There are a lot of phrases in the English language that depict the idea of starting over
I think perhaps this is because it’s such a common theme in humanity. The cyclical nature of life and experience makes itself present in strange ways. Recently, my blog was hacked. Yeah, weird. By Azerbaijani hackers nonetheless. They deleted all of my content and replaced it with some hateful phrases toward Armenians and images and the like (thank gosh my sister checked out my blog and told me). They didn’t target me, they targeted my server who houses a lot of .am addresses. Anyway. I learned my lesson on not keeping backups of my site (cough blogger friends).

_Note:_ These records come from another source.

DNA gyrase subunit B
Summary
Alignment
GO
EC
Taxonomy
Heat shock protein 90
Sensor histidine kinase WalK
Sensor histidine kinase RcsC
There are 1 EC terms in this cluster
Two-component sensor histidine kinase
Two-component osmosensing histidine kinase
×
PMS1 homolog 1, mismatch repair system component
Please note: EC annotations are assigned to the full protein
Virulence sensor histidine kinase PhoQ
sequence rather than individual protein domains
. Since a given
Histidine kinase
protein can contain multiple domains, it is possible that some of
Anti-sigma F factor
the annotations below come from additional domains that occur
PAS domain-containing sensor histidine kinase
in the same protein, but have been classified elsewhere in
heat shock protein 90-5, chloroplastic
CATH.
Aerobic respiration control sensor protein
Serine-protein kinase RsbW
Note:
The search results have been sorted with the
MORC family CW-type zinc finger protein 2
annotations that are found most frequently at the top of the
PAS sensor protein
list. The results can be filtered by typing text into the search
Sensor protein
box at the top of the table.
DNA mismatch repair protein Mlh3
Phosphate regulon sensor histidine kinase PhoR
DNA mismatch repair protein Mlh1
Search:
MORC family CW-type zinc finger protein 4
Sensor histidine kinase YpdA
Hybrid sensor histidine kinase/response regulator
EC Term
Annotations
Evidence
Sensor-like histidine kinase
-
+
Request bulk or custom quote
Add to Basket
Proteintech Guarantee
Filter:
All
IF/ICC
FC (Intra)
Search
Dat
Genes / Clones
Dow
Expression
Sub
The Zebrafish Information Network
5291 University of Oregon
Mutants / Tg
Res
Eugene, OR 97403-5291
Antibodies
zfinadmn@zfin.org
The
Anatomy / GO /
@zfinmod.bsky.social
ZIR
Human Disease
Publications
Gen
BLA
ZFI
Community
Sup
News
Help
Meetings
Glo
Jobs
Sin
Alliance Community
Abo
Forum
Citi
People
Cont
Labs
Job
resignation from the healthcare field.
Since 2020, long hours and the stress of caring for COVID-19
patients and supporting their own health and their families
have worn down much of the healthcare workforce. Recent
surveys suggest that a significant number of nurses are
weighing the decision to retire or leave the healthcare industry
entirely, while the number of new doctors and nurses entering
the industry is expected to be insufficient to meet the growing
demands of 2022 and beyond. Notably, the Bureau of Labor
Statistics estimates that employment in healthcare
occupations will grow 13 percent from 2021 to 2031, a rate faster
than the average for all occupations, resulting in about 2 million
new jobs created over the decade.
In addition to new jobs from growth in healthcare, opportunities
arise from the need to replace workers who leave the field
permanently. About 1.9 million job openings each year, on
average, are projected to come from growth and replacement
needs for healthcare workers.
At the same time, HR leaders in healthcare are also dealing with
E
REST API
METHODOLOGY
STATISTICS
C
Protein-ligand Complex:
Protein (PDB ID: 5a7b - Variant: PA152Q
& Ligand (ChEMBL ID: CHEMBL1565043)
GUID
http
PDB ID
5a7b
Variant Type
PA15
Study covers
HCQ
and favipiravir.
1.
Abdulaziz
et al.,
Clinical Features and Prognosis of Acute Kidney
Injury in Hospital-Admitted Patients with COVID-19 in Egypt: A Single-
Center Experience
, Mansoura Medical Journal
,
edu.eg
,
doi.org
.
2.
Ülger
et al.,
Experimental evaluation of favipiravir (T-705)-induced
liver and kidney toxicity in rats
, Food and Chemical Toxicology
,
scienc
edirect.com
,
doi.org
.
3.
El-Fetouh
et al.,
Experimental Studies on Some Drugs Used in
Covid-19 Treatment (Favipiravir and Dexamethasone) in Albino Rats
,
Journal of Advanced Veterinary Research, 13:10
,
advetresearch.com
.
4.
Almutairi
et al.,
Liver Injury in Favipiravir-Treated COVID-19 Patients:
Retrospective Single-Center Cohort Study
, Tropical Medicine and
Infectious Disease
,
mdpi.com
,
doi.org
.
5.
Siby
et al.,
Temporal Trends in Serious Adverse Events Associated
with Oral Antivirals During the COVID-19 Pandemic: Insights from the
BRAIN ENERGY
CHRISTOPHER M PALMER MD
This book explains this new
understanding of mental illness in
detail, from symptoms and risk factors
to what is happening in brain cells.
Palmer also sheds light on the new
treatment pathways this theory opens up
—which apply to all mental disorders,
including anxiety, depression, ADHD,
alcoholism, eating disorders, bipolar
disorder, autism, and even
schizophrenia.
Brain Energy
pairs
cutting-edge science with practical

I got pretty depressed about the whole thing, I mean who knows who looked at my site and saw pictures of nude indigenous people and the lovely phrase “fuck Armenians,” but I lost a whole year of content. The whole history of me starting a blog, starting design, starting photography. Clean slate. New beginning. Fresh start. Rebirth.
I’m okay with starting over now though. There is actually a bright side to this whole mess. My life has changed in the past few months, my spirit or essence or persona or whatever, has revolutionized, or still is revolutionizing, rather. Anyway. It’s a great way to reassess what I want to express. This little corner of the Internet is where I have spent countless hours constructing posts of my thoughts, my feelings, my inspiration and it has given me not only a release, but purpose. I know that seems a tad silly, seeing as it’s a blog, not a religion, but it’s my “thing,” as it were.
You see, the first year of blogging showed me a lot about what I want this to be. I redesigned it, tried out several types of articles (some more successful than others) and feel like maybe I have a slightly deeper view of what I’m trying to make. Over the upcoming weeks, I’m going to do some restructuring and redefining, but I’m just rambling now. I know that there’s a high likelihood that no one actually cares about this blabber, but I’m putting it out there, because that’s what this is all about right? You get to look into my carefully curated expressive journal and thusly get stuck reading my semi-narcissistic circuitous jabber.
If you read all that, thank you. If you didn’t, good for you winner. Glad someone is productive around here.